Bajamos las gradas del edificio con pena y vergüenza, pero parecía que eso sólo podía sentirlo yo, porque ella caminó los cinco pisos con pasividad y delicioso movimiento de cadera, realmente me sentí hostigado, sin saber qué hacer.


Bajamos hasta el estacionamiento y ella corrió hacia el auto, un modelo viejo de los antiguos Jeta, subiéndose a él sin esperarme, me enfadé pero era comprensible, estaba si no es por mi playera, completamente desnuda.
Encendí el motor y en pocos minutos estábamos viajando hacia su departamento, cruzamos varias avenidas y calles, ya que Fátima vivía a quince kilómetros del centro. Mientras conducía, Fátima veía a través de la ventana correr imágenes del camino que íbamos dejando como si ya no perteneciéramos al mismo lugar, yo sólo la observaba, creo que más a ella que a la carretera. En la salida de la última avenida, casi para llegar a su departamento, está un lago, es más un jardín enorme de una familia adinerada, Fátima observó cómo los pájaros que allí bebían agua saltaron estrepitosamente al escuchar el ruido del auto, pareciendo una parvada enorme de pequeñas estrellas color negro.
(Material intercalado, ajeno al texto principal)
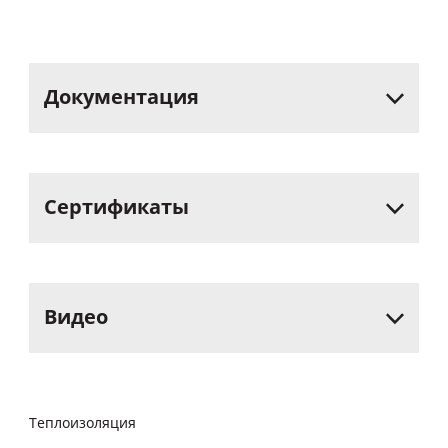
Документация
Сертификаты
Видео
Теплоизоляция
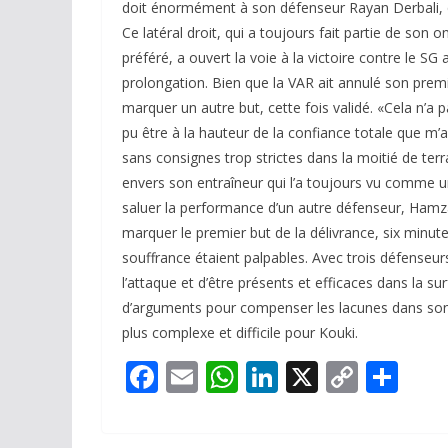
doit énormément à son défenseur Rayan Derbali, qui
Ce latéral droit, qui a toujours fait partie de so
préféré, a ouvert la voie à la victoire contre le S
prolongation. Bien que la VAR ait annulé son prem
marquer un autre but, cette fois validé. «Cela n’a 
pu être à la hauteur de la confiance totale que m’
sans consignes trop strictes dans la moitié de ter
envers son entraîneur qui l’a toujours vu comme
saluer la performance d’un autre défenseur, Hamza 
marquer le premier but de la délivrance, six minut
souffrance étaient palpables. Avec trois défenseur
l’attaque et d’être présents et efficaces dans la 
d’arguments pour compenser les lacunes dans son s
plus complexe et difficile pour Kouki.
F
E
W
Li
X
C
P
ac
m
h
n
o
ar
e
ai
at
k
p
ta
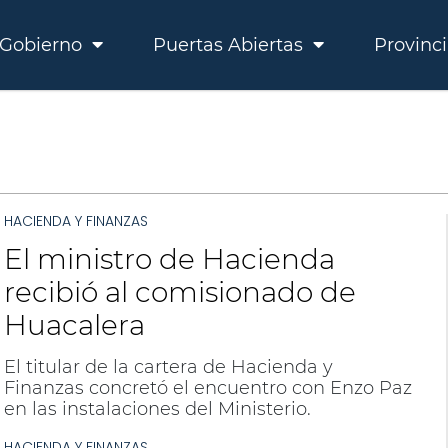
Gobierno
Puertas Abiertas
Provinc
HACIENDA Y FINANZAS
El ministro de Hacienda
recibió al comisionado de
Huacalera
El titular de la cartera de Hacienda y
Finanzas concretó el encuentro con Enzo Paz
en las instalaciones del Ministerio.
HACIENDA Y FINANZAS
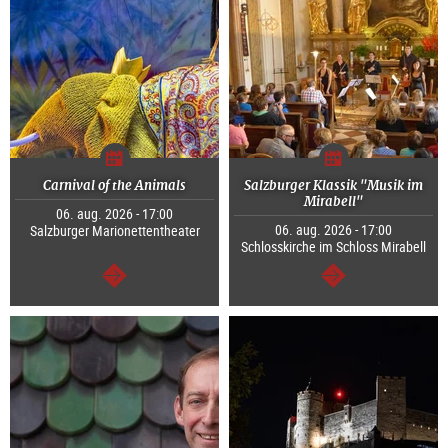
Carnival of the Animals
Salzburger Klassik "Musik im
Mirabell"
06. aug. 2026 - 17:00
06. aug. 2026 - 17:00
Salzburger Marionettentheater
Schlosskirche im Schloss Mirabell
Tovább
Tovább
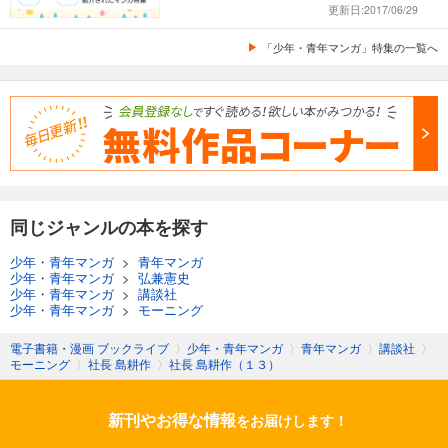
更新日:2017/06/29
「少年・青年マンガ」特集の一覧へ
同じジャンルの本を探す
少年・青年マンガ
>
青年マンガ
少年・青年マンガ
>
弘兼憲史
少年・青年マンガ
>
講談社
少年・青年マンガ
>
モーニング
電子書籍・漫画 ブックライブ
〉
少年・青年マンガ
〉
青年マンガ
〉
講談社
〉
モーニング
〉
社長 島耕作
〉
社長 島耕作（１３）
新刊やお得な情報
をお届けします！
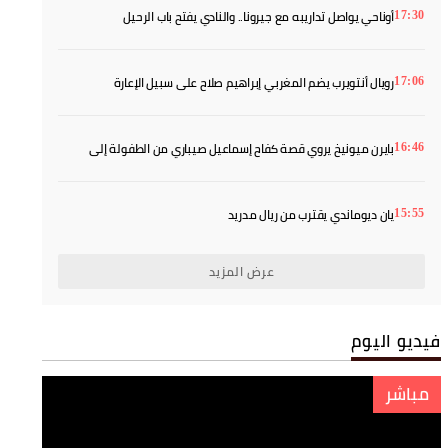
أوناحي يواصل تداريبه مع جيرونا.. والنادي يفتح باب الرحيل
17:30
رويال أنتويرب يضم المغربي إبراهيم صلاح على سبيل الإعارة
17:06
بايرن ميونيخ يروي قصة كفاح إسماعيل صيباري من الطفولة إلى
16:46
النجومية
يان ديوماندي يقترب من ريال مدريد
15:55
عرض المزيد
فيديو اليوم
مباشر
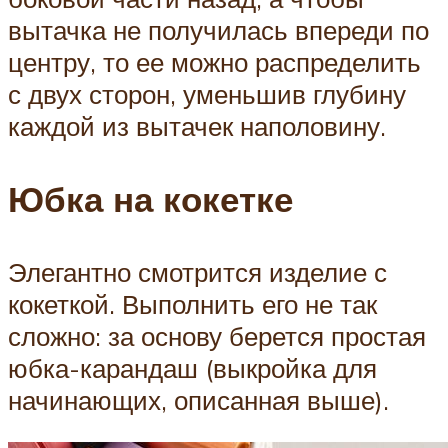
вытачка не получилась впереди по
центру, то ее можно распределить
с двух сторон, уменьшив глубину
каждой из вытачек наполовину.
Юбка на кокетке
Элегантно смотрится изделие с
кокеткой. Выполнить его не так
сложно: за основу берется простая
юбка-карандаш (выкройка для
начинающих, описанная выше).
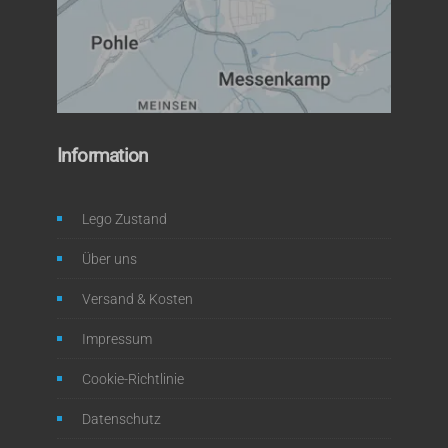
Information
Lego Zustand
Über uns
Versand & Kosten
Impressum
Cookie-Richtlinie
Datenschutz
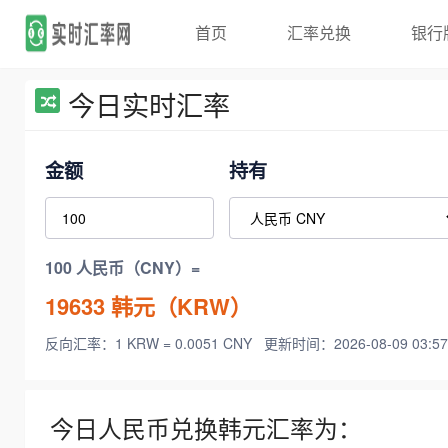
首页
汇率兑换
银行
今日实时汇率
金额
持有
100 人民币（CNY）=
19633
韩元（KRW）
反向汇率：1 KRW = 0.0051 CNY
更新时间：2026-08-09 03:57
今日人民币兑换韩元汇率为：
Aceleré para llegar pronto pues la noche se escondía tras la luz de las nubes y era preciso llegar antes que su madre, la cual inquietante siempre preguntaba acerca de nuestra relación, amando incluso, la pareja de Fátima. Faltando un kilómetro cuando menos, ella colocó un disco de Cocteau Twins adelantándole hasta la canción número siete, Essence, una de sus canciones favoritas. Sin sentir el movimiento mi mano derecha acariciaba ya su pierna izquierda, subiendo hasta su sexo que ella parecía no importarle y también sin mostrarme sensación alguna de gusto o arrepentimiento. Doblé hacia una calle empedrada, que indicaba el comienzo de su colonia y el final. Fátima acarició mi cuello.


–Me amas –preguntó–. –Yo te quiero o te quise, qué será mejor.


–No lo sé, me preguntas y no lo sé.


En verdad no sabía nada y seguía conduciendo obviamente despacio entre la calle llena de baches y topes inútilmente puestos.


–Espera –dijo–, –quiero hacerte el amor, aquí, ahora.


–Estás loca, nos van a ver.


–No quieres.


–Sí, pero…


–Pero nada, bésame.


Y antes de besarla recordé lo que sentía realmente por ella, y sin quererlo comencé a llorar dejándome caer entre sus pechos.


–Qué pasa Xavier.


–No pasa nada, sinceramente no pasa nada.


Fátima se subió encima de mis piernas sintiéndome dentro inmediatamente, nos besamos largamente y sin darnos cuenta ambos llorábamos con un silencio y un amor inconfundiblemente de separo. Sin terminar ella se retiró de mí preguntándome si había leído el cuento de Jorge, su novio, le dije que sí y asintió diciéndose como para sí, cuánto lo extraño. Entonces se bajó del auto y jamás nos volvimos a ver.